3. Section 588, Clause (21) provides that an appeal shall lie from an order disallowing an objection under Section 372; but as the section does not allow appeals from any orders except those specially set out in Section 588, it follows and has been held that no appeal lies under Section 588 of the Code from an order allowing an objection under Section 372. The case before us is such an order. But we were referred to the case of Moti Ram v. Kundan Lal (1900) I.L.R. 22 All. 380. The learned Judges who decided that case viewed the order which was before them as an order which adjudicated on the representative right claimed by the applicant under Section 372, and therefore amounting to a decree, as that word is defined in Section 2 of the Code. They appear in arriving at this decision to have been influenced by the case of Indo Mati v. Gaya Prasad (1896) I.L.R. All. 142. The case of Indo Mati v. Gaya Prasad has been considered by the Calcutta High Court in the case of Lalit Mohan Roy v. Shebock Chand Chowdhry (1900) 4 C.W.N. 403. That Court held that the case before them was as to its facts widely different from the facts disclosed in Indo Mati v. Gaya Prasad. They had before them no question relating to the execution of a decree, inasmuch as no decree had at the time when the application was disallowed been passed, and no final decision in the suit had been given. The ratio decidendi therefore in Indo Mati v. Gaya Prasad did not apply to the case before them, and was, in their opinion, clearly distinguishable.

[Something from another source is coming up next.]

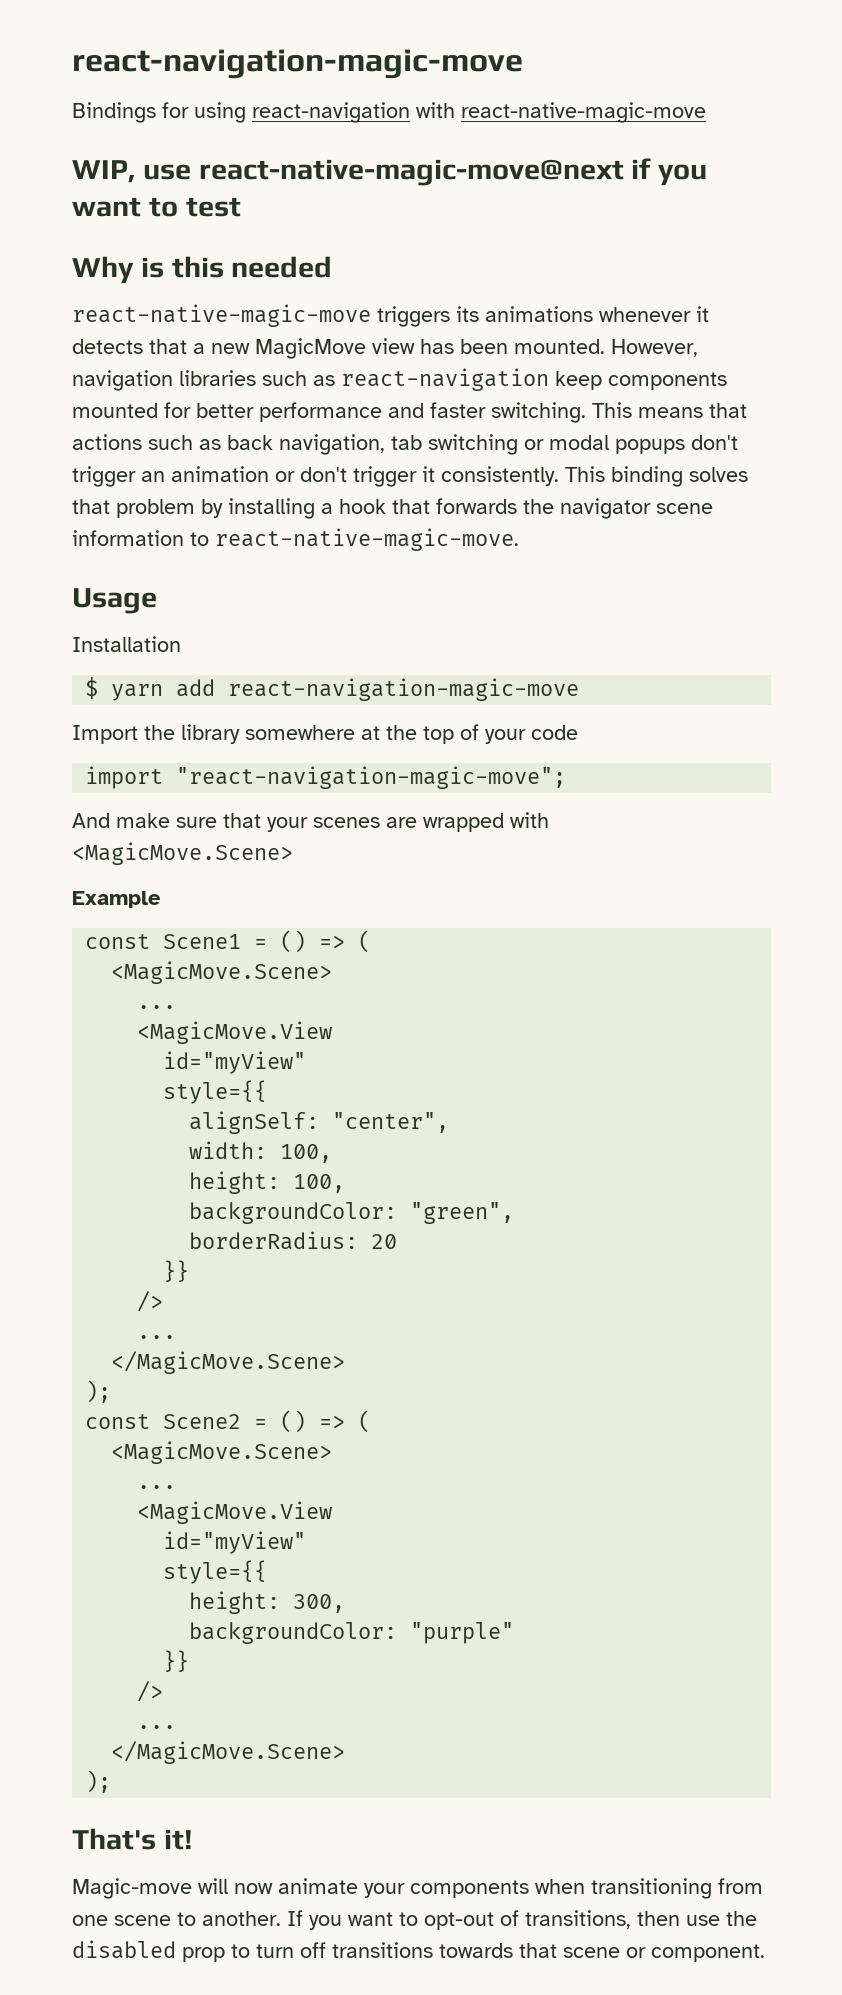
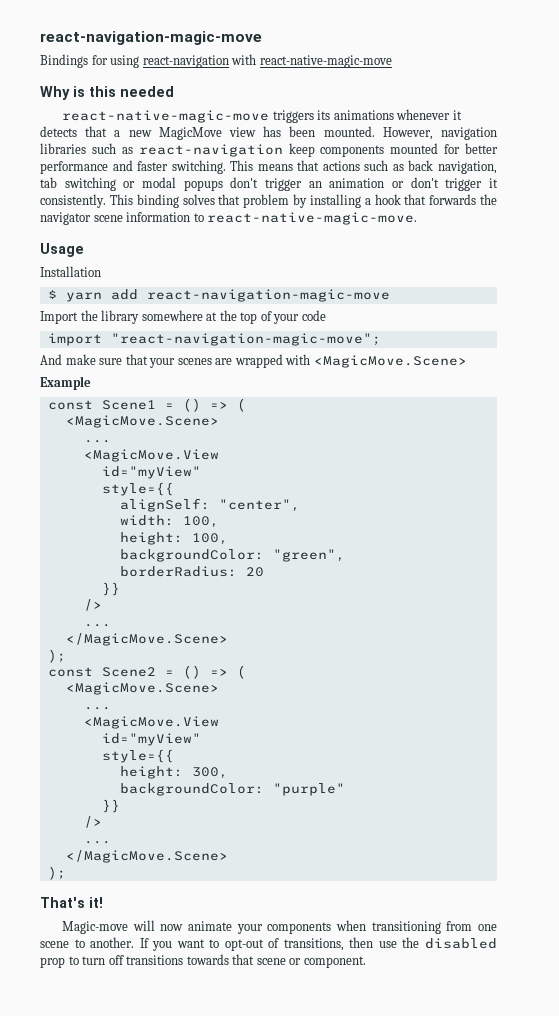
[72,158,708,186] [72,197,241,217] // WIP, use react-native-magic-move@next if you want to test -> (392, 61) none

4. In the case before us, while it is true that there had been an ex parte decree, that ex parte decree had been set aside, and had therefore become non-existent. While it was so non-existent Chabeli Ram filed his application. The refusal to allow his name to be brought upon the record, while it may have been a formal expression of an adjudication of a right claimed by him, did not, so far as the Court expressing it, decide the suit. The decision of the suit resulted immediately from the order under which the suit was dismissed--an order passed after the order adjudicating upon Chabeli Ram's claim to be brought into the suit. The case of Indo Mati v. Gaya Prasad is really an authority which holds that no appeal lay from the order passed under Section 372, and it is in this respect against the respondent Chabeli Ram. In the case reported at page 380 of the I.L.R. 22 All. 372, there was a decree extant, and the application under Section 372 was made after that decree had been passed : no attempt moreover had been made by the applicants to have their names brought upon the record in the Court of first instance. In any case the facts in Moti Ram v. Kundan Lal are not the same as the facts before us. Chabeli Ram headed his petition of appeal as an appeal from the whole of the decree passed by the Subordinate Judge; in Moti Ram v. Kundan Lal the applicant had only asked to be allowed to appeal, and it was with the order disallowing that application that this Court then dealt. This is manifest from the terms of the final order which run thus: 'We direct that the applicants be now brought on the record, and we remand the record to the Court of the District Judge with orders to decide whether the memorandum of appeal, dated the 23rd August, 1897, should or should not be admitted; and if admitted, to hear and decide the appeal according to law.'

5. It is enough for us to show that the facts in that case differ from the facts before us; they also differ from the facts in Indo Mati v. Gaya Prasad, and our decision is based upon these two points--(1) that no appeal is allowed by Section 588 Sub-section (21), from an order allowing an objection under Section 372; and secondly, that the order passed in the present case was not a decree within the meaning of Section 2, viz. an adjudication so far as regards the Court expressing it which decided the suit pending before the Court at the time when the order was passed.

6. We decree the appeal with costs, and set aside the judgment of the lower appellate Court.